Data from: Tree species diversity promotes aboveground carbon storage through functional diversity and functional dominance

The relationship between biodiversity and ecosystem function has increasingly been debated as the cornerstone of the processes behind ecosystem services delivery. Experimental and natural field-based studies have come up with nonconsistent patterns of biodiversity–ecosystem function, supporting either niche complementarity or selection effects hypothesis. Here, we used aboveground carbon (AGC) storage as proxy for ecosystem function in a South African mistbelt forest, and analyzed its relationship with species diversity, through functional diversity and functional dominance. We hypothesized that (1) diversity influences AGC through functional diversity and functional dominance effects; and (2) effects of diversity on AGC would be greater for functional dominance than for functional diversity. Community weight mean (CWM) of functional traits (wood density, specific leaf area, and maximum plant height) were calculated to assess functional dominance (selection effects). As for functional diversity (complementarity effects), multitrait functional diversity indices were computed. The first hypothesis was tested using structural equation modeling. For the second hypothesis, effects of environmental variables such as slope and altitude were tested first, and separate linear mixed-effects models were fitted afterward for functional diversity, functional dominance, and both. Results showed that AGC varied significantly along the slope gradient, with lower values at steeper sites. Species diversity (richness) had positive relationship with AGC, even when slope effects were considered. As predicted, diversity effects on AGC were mediated through functional diversity and functional dominance, suggesting that both the niche complementarity and the selection effects are not exclusively affecting carbon storage. However, the effects were greater for functional diversity than for functional dominance. Furthermore, functional dominance effects were strongly transmitted by CWM of maximum plant height, reflecting the importance of forest vertical stratification for diversity–carbon relationship. We therefore argue for stronger complementary effects that would be induced also by complementary light-use efficiency of tree and species growing in the understory layer.
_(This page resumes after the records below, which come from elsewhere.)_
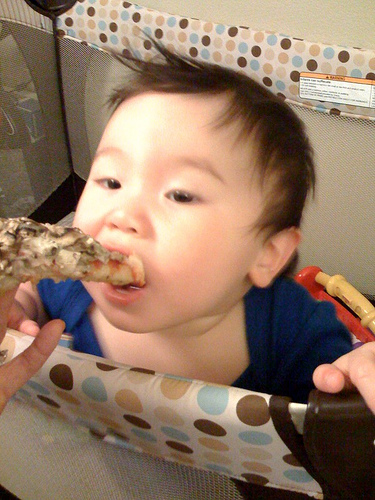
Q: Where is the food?
A: In the baby's mouth.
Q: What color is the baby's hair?
A: Dark brown.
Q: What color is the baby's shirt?
A: Blue.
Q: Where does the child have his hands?
A: On the edge of the cot.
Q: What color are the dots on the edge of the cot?
A: Blue beige and brown.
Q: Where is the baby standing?
A: In a travel cot.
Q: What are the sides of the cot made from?
A: Mesh material.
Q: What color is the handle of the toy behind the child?
A: Yellow.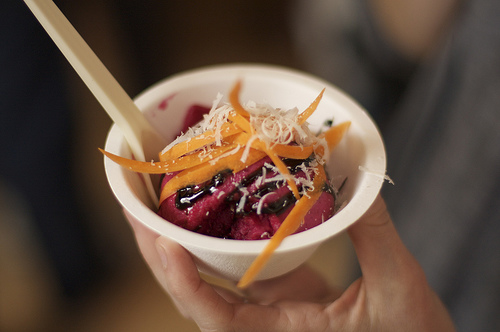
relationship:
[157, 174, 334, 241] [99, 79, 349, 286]
meat under carrots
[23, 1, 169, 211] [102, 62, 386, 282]
utensil on side of bowl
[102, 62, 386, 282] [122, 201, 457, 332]
bowl held by hand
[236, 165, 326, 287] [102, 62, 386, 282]
carrot piece hanging over bowl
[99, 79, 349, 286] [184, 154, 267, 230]
carrots are on top of strawberries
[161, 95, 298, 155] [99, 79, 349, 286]
cheese on top of carrots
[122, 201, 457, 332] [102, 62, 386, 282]
hand holding bowl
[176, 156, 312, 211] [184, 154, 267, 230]
jam on strawberries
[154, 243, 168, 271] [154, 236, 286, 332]
nail on finger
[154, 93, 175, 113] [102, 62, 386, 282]
stain on bowl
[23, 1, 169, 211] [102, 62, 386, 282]
utensil in bowl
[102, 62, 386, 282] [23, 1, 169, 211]
bowl with a utensil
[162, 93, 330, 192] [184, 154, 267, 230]
coconut on strawberries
生物多样性与生态系统功能的关系，作为支撑生态系统服务供给过程的核心基石，已成为日益受到学界关注的热点议题。基于野外自然样地与控制实验的相关研究，得出了关于生物多样性-生态系统功能关系的不一致结论，分别支持生态位互补效应假说或选择效应假说。本研究以南非雾带林为研究对象，以地上碳储量（aboveground carbon, AGC）作为生态系统功能的替代指标，并通过功能多样性与功能优势度两个维度，分析其与物种多样性的关联。本研究提出两项假设：（1）物种多样性通过功能多样性与功能优势度效应间接影响地上碳储量；（2）相较于功能多样性，功能优势度对地上碳储量的多样性调控效应更强。研究通过计算功能性状（木材密度、比叶面积、最大株高）的群落加权平均值（community weight mean, CWM）来表征功能优势度（即选择效应）；针对功能多样性（即互补效应），则计算了多性状功能多样性指数。第一项假设通过结构方程模型进行验证；针对第二项假设，研究首先检验了坡度、海拔等环境变量的调控效应，随后分别针对功能多样性、功能优势度以及二者共同作用，构建独立的线性混合效应模型。研究结果显示，地上碳储量随坡度梯度呈现显著变化，坡度越陡的样地其地上碳储量越低。即便在控制坡度效应的前提下，物种多样性（物种丰富度）与地上碳储量仍呈现显著正相关关系。如研究预期所示，物种多样性对地上碳储量的调控效应确实通过功能多样性与功能优势度两条路径实现，这表明生态位互补效应与选择效应并非单独作用于碳储量的调控过程。但相较而言，功能多样性对地上碳储量的调控效应要强于功能优势度。此外，功能优势度的调控效应主要通过最大株高的群落加权平均值实现，这反映出森林垂直分层在生物多样性-碳储量关系中的重要作用。因此，本研究认为，林下植被与乔木树种互补的光能利用效率，同样能够诱导产生更强的生态位互补效应。